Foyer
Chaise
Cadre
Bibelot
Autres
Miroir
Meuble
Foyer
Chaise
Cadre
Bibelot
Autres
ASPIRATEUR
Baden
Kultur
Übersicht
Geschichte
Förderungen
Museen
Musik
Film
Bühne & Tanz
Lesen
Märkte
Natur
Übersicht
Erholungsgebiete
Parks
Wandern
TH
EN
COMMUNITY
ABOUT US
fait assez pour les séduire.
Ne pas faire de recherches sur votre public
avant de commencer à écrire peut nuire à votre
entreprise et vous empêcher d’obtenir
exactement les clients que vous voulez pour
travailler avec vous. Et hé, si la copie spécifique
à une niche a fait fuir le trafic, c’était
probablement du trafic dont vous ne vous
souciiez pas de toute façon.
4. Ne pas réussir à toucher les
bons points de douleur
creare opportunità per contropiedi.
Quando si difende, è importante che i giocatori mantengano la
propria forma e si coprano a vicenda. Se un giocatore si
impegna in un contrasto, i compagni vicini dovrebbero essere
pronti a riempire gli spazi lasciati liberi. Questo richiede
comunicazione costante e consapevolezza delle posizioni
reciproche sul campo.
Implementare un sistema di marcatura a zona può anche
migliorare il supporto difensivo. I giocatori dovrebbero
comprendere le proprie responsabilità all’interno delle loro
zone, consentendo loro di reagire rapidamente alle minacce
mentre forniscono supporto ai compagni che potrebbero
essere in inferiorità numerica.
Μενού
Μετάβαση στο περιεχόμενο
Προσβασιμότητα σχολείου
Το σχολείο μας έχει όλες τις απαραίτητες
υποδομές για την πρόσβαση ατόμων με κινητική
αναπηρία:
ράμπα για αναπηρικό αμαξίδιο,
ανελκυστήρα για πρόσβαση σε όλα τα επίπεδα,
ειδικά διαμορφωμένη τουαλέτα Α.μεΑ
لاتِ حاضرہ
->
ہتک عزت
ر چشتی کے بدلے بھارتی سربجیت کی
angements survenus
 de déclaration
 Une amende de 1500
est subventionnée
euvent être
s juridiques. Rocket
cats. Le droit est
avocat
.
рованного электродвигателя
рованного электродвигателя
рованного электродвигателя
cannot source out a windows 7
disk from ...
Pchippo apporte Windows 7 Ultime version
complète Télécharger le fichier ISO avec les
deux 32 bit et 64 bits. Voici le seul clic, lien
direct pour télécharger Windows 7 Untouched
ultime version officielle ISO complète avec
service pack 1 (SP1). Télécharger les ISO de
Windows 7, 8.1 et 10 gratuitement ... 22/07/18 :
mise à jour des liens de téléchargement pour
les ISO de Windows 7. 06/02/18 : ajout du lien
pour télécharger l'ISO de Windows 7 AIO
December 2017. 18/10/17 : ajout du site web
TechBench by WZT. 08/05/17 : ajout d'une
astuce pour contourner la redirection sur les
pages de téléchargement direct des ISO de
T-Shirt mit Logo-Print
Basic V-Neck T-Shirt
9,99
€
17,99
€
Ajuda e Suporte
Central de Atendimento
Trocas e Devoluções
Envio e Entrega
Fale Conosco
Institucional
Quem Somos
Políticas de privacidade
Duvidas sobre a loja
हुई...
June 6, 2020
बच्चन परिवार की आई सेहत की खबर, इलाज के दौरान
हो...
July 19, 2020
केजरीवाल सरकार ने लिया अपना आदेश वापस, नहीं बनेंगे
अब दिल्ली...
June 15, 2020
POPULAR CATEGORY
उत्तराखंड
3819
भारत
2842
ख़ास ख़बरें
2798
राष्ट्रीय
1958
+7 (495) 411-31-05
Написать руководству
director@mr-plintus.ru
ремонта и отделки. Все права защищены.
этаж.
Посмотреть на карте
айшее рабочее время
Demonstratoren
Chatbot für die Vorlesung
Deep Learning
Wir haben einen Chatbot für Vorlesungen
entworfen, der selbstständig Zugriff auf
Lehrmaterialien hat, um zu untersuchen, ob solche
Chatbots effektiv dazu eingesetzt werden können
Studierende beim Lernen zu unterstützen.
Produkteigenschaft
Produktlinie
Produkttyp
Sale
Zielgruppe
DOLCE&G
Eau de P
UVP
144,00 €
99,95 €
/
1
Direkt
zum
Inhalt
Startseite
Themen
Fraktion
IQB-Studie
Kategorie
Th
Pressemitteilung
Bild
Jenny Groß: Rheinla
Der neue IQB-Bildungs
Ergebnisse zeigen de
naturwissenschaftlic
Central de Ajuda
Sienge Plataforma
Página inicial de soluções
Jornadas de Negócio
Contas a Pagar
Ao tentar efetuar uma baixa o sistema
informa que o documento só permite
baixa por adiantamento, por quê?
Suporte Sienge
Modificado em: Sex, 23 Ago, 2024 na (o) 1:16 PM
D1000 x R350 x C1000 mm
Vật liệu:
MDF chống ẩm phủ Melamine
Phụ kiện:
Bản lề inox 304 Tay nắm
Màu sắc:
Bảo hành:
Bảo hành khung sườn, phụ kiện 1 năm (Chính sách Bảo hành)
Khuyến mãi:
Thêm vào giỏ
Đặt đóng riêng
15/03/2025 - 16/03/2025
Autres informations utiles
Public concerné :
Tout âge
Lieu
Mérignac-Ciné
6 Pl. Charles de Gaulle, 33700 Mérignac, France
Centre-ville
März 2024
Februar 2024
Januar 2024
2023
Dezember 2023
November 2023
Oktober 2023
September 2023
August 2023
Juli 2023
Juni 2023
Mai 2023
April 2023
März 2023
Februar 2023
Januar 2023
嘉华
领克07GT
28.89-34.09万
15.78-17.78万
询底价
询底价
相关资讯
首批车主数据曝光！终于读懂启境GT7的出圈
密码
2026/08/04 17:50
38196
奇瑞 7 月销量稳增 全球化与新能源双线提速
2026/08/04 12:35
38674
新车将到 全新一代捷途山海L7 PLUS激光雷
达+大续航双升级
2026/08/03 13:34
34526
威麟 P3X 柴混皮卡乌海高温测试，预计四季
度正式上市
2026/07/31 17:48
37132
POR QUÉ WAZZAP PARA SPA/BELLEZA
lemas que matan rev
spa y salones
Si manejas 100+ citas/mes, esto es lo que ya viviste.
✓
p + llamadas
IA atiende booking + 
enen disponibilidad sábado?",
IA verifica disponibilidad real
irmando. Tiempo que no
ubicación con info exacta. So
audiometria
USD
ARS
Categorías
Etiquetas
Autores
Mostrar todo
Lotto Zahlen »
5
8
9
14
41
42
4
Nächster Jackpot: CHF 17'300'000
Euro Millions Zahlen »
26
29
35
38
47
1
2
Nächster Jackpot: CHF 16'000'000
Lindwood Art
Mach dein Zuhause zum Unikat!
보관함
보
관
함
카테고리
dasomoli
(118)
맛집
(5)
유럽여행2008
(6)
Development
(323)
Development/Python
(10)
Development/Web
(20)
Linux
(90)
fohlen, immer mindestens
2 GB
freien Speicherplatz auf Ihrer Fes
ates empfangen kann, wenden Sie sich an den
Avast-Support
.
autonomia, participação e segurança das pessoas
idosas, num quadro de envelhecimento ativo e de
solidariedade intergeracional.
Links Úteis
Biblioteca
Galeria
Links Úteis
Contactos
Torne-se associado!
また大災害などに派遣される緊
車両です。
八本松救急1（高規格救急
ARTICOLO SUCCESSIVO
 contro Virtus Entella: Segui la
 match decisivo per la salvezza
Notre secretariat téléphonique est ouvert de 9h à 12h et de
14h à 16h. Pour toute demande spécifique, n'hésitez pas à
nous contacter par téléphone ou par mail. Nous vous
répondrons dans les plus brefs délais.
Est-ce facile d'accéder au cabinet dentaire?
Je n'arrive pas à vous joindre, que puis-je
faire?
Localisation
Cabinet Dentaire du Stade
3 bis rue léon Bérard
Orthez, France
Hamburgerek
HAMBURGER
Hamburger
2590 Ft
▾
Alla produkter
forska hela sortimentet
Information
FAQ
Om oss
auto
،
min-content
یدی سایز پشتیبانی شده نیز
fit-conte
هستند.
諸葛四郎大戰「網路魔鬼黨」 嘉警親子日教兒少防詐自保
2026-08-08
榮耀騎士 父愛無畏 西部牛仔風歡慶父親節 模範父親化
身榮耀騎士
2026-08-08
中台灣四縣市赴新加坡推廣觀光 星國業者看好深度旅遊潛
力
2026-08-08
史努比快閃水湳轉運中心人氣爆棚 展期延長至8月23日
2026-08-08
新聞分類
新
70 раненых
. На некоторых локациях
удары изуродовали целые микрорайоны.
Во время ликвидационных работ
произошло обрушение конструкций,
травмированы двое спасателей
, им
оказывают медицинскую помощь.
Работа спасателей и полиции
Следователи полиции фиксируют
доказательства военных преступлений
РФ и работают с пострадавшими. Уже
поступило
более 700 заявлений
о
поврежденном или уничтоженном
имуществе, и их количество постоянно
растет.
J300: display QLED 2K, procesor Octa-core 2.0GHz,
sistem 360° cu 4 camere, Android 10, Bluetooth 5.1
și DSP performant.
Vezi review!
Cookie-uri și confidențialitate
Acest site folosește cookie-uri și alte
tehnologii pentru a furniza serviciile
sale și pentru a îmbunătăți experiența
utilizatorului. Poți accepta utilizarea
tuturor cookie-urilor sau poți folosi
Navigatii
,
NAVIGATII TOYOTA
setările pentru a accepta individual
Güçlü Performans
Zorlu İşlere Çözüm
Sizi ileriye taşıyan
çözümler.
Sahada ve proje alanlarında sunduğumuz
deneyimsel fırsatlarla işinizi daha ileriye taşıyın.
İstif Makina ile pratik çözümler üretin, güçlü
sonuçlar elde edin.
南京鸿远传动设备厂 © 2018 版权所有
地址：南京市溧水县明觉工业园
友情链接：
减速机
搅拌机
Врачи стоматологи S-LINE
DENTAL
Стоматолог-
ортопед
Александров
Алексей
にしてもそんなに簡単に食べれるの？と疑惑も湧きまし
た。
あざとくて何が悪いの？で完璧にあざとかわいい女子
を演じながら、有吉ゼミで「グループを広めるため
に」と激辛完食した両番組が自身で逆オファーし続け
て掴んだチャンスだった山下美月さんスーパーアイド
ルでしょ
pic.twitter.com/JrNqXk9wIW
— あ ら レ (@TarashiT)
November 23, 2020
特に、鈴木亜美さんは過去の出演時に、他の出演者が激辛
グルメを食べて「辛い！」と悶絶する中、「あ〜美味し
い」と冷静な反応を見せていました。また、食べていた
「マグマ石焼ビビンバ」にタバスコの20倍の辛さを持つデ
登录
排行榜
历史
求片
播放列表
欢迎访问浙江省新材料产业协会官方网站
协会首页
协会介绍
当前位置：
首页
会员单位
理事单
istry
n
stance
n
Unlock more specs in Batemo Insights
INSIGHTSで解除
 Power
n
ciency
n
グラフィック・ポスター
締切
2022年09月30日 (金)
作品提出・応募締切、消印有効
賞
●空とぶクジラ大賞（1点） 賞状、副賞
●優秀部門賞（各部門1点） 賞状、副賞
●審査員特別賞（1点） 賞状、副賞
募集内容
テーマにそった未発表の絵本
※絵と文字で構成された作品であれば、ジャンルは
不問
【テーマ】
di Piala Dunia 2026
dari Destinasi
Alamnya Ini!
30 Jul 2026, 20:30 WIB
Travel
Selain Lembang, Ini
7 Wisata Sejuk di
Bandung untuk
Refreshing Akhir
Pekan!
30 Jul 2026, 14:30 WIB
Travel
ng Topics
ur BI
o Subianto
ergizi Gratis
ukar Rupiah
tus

————

*JOB*. When the line with "поврежденном или уничтоженном" is reached in the data above, begin copying, and stop after the line with "Bandung untuk"; copy each line exactly, both ends included.

*SOLVED PROBLEM*.
поврежденном или уничтоженном
имуществе, и их количество постоянно
растет.
J300: display QLED 2K, procesor Octa-core 2.0GHz,
sistem 360° cu 4 camere, Android 10, Bluetooth 5.1
și DSP performant.
Vezi review!
Cookie-uri și confidențialitate
Acest site folosește cookie-uri și alte
tehnologii pentru a furniza serviciile
sale și pentru a îmbunătăți experiența
utilizatorului. Poți accepta utilizarea
tuturor cookie-urilor sau poți folosi
Navigatii
,
NAVIGATII TOYOTA
setările pentru a accepta individual
Güçlü Performans
Zorlu İşlere Çözüm
Sizi ileriye taşıyan
çözümler.
Sahada ve proje alanlarında sunduğumuz
deneyimsel fırsatlarla işinizi daha ileriye taşıyın.
İstif Makina ile pratik çözümler üretin, güçlü
sonuçlar elde edin.
南京鸿远传动设备厂 © 2018 版权所有
地址：南京市溧水县明觉工业园
友情链接：
减速机
搅拌机
Врачи стоматологи S-LINE
DENTAL
Стоматолог-
ортопед
Александров
Алексей
にしてもそんなに簡単に食べれるの？と疑惑も湧きまし
た。
あざとくて何が悪いの？で完璧にあざとかわいい女子
を演じながら、有吉ゼミで「グループを広めるため
に」と激辛完食した両番組が自身で逆オファーし続け
て掴んだチャンスだった山下美月さんスーパーアイド
ルでしょ
pic.twitter.com/JrNqXk9wIW
— あ ら レ (@TarashiT)
November 23, 2020
特に、鈴木亜美さんは過去の出演時に、他の出演者が激辛
グルメを食べて「辛い！」と悶絶する中、「あ〜美味し
い」と冷静な反応を見せていました。また、食べていた
「マグマ石焼ビビンバ」にタバスコの20倍の辛さを持つデ
登录
排行榜
历史
求片
播放列表
欢迎访问浙江省新材料产业协会官方网站
协会首页
协会介绍
当前位置：
首页
会员单位
理事单
istry
n
stance
n
Unlock more specs in Batemo Insights
INSIGHTSで解除
 Power
n
ciency
n
グラフィック・ポスター
締切
2022年09月30日 (金)
作品提出・応募締切、消印有効
賞
●空とぶクジラ大賞（1点） 賞状、副賞
●優秀部門賞（各部門1点） 賞状、副賞
●審査員特別賞（1点） 賞状、副賞
募集内容
テーマにそった未発表の絵本
※絵と文字で構成された作品であれば、ジャンルは
不問
【テーマ】
di Piala Dunia 2026
dari Destinasi
Alamnya Ini!
30 Jul 2026, 20:30 WIB
Travel
Selain Lembang, Ini
7 Wisata Sejuk di
Bandung untuk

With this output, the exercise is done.